It is October, and adhering to the biannual rhythm of our recent life, we have returned to Florida.   The flight fortunately was uneventful, and we arrived, as scheduled, on the same Saturday on which we boarded the plane.  The dogs arrived on Sunday, driven from Connecticut by their faithful friend and chauffeur, Kevin. 

After unpacking the smashed cartons of wrinkled clothing delivered by UPS, and calling the endless list of service people to find out why 1) some of our plants had died; 2) all of our outdoor lights weren’t working; 3) our barbecue grill decided to shut down; and 4) we had no TV reception, we finally settled in.

But the true highlight of our arrival was that, on Monday, my husband was to pick up his brand new car.  (To learn why he needed a brand new car, I refer you to my blog of January 31, 2013, in which I publically confess to destroying his previous car.)

His choice of a new vehicle was by no means haphazard, having devoted much of his summer in pursuit of the ideal machine.  He wanted a convertible.  He felt that life in Florida required a convertible. (I, on the other hand, don’t like riding around in a tanning booth, and would much rather have a roof over my head until the sun goes down.)

I watched as all of his lawyerly intensity was brought to bear on this project.  I was in awe of how many articles he read, how many phone calls he made, how many test drives he took, and how many eager car salesmen pursued him.  He gained so much knowledge that ultimately, he could quote the amount of back-seat leg room and cubic feet of trunk space for every major brand.   He couldn’t have been more thorough if he had been given a research grant from Consumer Reports!

In the end, he chose the car of his dreams – a Mercedes Benz convertible.  It is a beautiful, sexy car, pearl white with a dark brown top and plush black and brown leather seats. This was no male mid-life crisis flashy sports bimbo.  She is a sophisticated lady appropriate for “a man of a certain age.”

So on Monday, I drove my eager husband to the car dealership.  We shook hands with the salesman, the manager, the finance guy, the detailer, and the receptionist who offered us a bottle of Mercedes-Benz water.

I gushed over our new hi-tech means of transportation, and stayed long enough for an explanation of unique and innovative ways to unlock the door and start the engine.  (Keys are so yesterday!)

I recognized that this car would require not just a single tutorial, but an entire course in German ingenuity.  With that, I said my good-byes and left him, wishing him the best of luck on the journey home.

Four hours later he walked through the door looking utterly exhausted.  It was obvious that he was suffering from information overload.
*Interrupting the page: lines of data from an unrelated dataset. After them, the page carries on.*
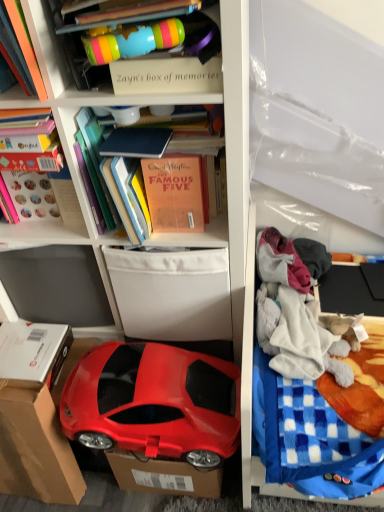
Question: Considering the positions of point (218, 443) and point (142, 182), is point (218, 443) closer or farther from the camera than point (142, 182)?

Choices:
 (A) farther
 (B) closer

Answer: (A)

Question: From a real-world perspective, is shiny red car at lower left above or below orange matte book at upper center, acting as the first book starting from the right?

Choices:
 (A) below
 (B) above

Answer: (A)

Question: Estimate the real-world distances between objects in this image. Which object is farther from the hardcover book at upper left, the third book in the right-to-left sequence?

Choices:
 (A) blue checkered blanket at right
 (B) matte plastic cup at upper center
 (C) white fabric storage box at center
 (D) fluffy cotton blanket at right, which is the 2th clothing in top-to-bottom order
 (E) cardboard at lower left

Answer: (A)

Question: Which is farther from the gray fleece blanket at right, the first clothing when ordered from top to bottom?

Choices:
 (A) white fabric storage box at center
 (B) blue checkered blanket at right
 (C) matte plastic toy car at lower left
 (D) cardboard at lower left
 (E) orange matte book at upper center, which is the third book in left-to-right order

Answer: (D)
photo2The next day I joined him for our maiden voyage together.  He was excited to show me all of the car’s magical features.  007 touched a button and I watched as the rear end opened and closed to swallow the convertible top, then opened again to spit it back out.  Windows went down, wind screens popped up.  I gasped as the self-adjusting seat belt gave me the Heimlich maneuver.

He showed me all the portals where you can plug in your I-phone, your I-pod, your lap top.  A regular surge protector on wheels!

When he put the car in reverse the dash board camera gave you a 360 degree view of the world, making windows completely obsolete.  Warning sensors beep if you are too close to anything in any direction at all.  Nothing and no one is getting near this baby without permission!  My husband wanted to show me more, but this is all that he can remember.

One thing about buying a luxury car – it comes with a concierge.  A person from the dealership actually came to our home on two occasions for a refresher course.  He also programmed the car to open and close our garage door.  Big deal!  I’d be more impressed if it could carry in the groceries.

Perhaps the gadget that gave my husband the most joy was the voice recognition feature, although this will take a while to conquer completely.  On our last ride together, he instructed the magic genie that lives inside to change the radio station.  It did not respond.  He repeated himself, raising his voice a few decibels.  “I don’t think it’s hard of hearing,” I offered.    “Maybe you used up your three wishes.”

“ Or perhaps you should speak to it in its native language.”  “I don’t speak German,” he reminded me.  “Well, can you at least try to feign an accent?”  He was not amused.

A few days later, my husband took the car on what he said was a quick errand.   When he did not return in a reasonable amount of time, of course I became concerned.  I called him, and found out that he had, in fact, been home for over an hour, and was sitting in the driveway, trying to establish a verbal rapport with the Mercedes.

Now, I no longer worry, when, after winding up his day’s work, he disappears.  I know he is safely ensconced in the garage.

I also understand why I had been getting so many hang-up calls on my cell phone.  I thought I had a secret admirer.  But, alas, it was only the car!

It will take some time, but I’m certain that eventually car and driver will develop a harmonious  relationship.   And hopefully, we can look forward to many more happy, healthy years, top down, riding off into the sunset.  And maybe one day soon, he will even trust me to drive it!